From 2008 on, Vietnam was mostly protected from the global financial crisis, not because its banks were stronger than the U.S. banks that created the crisis, but because it was less integrated into global trade back then. More than a decade later, Vietnam does far more trade with foreign countries today, making its banks far more susceptible to global trends.  The government has taken steps to strengthen domestic banks.

In particular Vietnam is transforming banks to require that, when doing credit risk analyses, they take into account environmental, social, and governance risks, known as ESG. The State Bank of Vietnam has set a goal that by 2025, each bank will have created its own department dedicated solely to ESG analysis, and it will incorporate ESG factors into its overall risk analyses.

The central bank says it is making progress, noting that 17 banks in Vietnam have set up these mandatory departments to analyze the environmental and social impact of their lending, and that 25 banks have conducted such analyses so far, based on a survey in early 2019. 

“Vietnamese banks have shown their readiness in pursuing a sustainable finance agenda, which is essential for capturing new business opportunities,” Nguyen Quoc Hung, director of the department of credit policies for economic sectors at the State Bank of Vietnam, said. 

The push for banks and other businesses to consider their impact on the environment has given birth to buzz words like “green finance” and “green bonds” — but what do they actually mean? An important example would be for a bank to provide a loan to a small business that produces wind turbines.

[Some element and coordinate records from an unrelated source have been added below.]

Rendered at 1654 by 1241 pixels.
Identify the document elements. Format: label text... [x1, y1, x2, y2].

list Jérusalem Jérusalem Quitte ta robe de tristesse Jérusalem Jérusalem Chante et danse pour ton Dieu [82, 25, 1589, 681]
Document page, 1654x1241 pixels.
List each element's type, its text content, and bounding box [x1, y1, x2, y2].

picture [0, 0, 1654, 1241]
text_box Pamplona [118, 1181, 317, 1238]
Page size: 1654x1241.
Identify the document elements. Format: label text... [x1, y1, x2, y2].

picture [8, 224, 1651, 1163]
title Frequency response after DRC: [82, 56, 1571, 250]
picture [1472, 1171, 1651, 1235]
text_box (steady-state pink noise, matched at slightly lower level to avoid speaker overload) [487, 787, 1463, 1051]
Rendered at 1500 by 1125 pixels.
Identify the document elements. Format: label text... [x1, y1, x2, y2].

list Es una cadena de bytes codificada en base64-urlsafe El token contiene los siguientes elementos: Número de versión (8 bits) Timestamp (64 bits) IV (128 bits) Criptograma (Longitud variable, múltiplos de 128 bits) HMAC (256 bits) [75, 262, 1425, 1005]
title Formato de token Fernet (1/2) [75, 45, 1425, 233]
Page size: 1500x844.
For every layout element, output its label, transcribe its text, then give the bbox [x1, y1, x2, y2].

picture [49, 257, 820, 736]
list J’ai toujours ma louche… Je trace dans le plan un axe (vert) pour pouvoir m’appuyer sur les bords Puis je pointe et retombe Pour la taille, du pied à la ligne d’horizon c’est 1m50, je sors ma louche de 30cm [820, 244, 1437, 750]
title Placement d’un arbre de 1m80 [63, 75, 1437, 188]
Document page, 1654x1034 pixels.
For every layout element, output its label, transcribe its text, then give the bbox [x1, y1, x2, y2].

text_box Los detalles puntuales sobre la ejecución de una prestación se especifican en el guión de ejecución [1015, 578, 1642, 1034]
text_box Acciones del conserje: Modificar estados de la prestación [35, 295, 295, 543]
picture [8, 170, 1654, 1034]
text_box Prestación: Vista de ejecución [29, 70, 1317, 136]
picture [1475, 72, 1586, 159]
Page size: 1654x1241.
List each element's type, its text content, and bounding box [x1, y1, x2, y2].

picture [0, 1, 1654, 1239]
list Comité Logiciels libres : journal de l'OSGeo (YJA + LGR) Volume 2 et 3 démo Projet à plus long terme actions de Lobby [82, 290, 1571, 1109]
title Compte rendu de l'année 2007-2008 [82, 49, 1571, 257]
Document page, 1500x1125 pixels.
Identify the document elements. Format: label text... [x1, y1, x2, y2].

The development of wind power would be considered an environmental benefit in the bank’s credit risk analysis, in addition to the social benefit of supporting a small business rather than just working with major corporations.

The example matters particularly to Vietnam because it considers green finance one strategy in its fight to mitigate and adapt to climate change, and it considers itself one of the countries most susceptible to the threat of a changing climate. 

The government is moving to strengthen domestic banks as part of its membership in the Sustainable Banking Network, a network of 38 developing countries pushing ESG factors and supported by the World Bank’s International Finance Corporation.
A benefit of the network is for countries to share best practices, according to Imansyah, who is a co-chair of an SBN working group and who like many Indonesians goes by one name.

“Sharing lessons and knowledge among members has been an important catalyst to drive finance reforms,” Imansyah said.

His country, along with China, is leading the pack of 38 countries, having already implemented many of its planned ESG policies, such as government incentives for environmentally friendly investments. 

However Vietnam is catching up. For instance an October IFC report noted, “Vietnam is one of the few SBN members to require CIs [credit institutions] to report the quantities and values of their green loans.”

Besides the environment, Vietnamese officials are concerned about ensuring social and governance standards at its banks, given the banks’ history of complex cross-ownership and corporate board arrangements that create possible conflicts of interest and that the government aims to clean up. It has also been cleaning up the burden of bad debt, or bank loans that have gone unpaid for a certain period of time, which could threaten the stability of the banking sector.

Social impact is harder to measure at Vietnamese banks. They might look to their U.S. counterparts, which did not fully analyze the social risks of giving out too many subprime mortgages, to be packaged into financial products for investors before 2008. The defaults on those mortgages, leading up to the global financial crisis, are the kind of social impact Vietnam’s banks wish to avoid.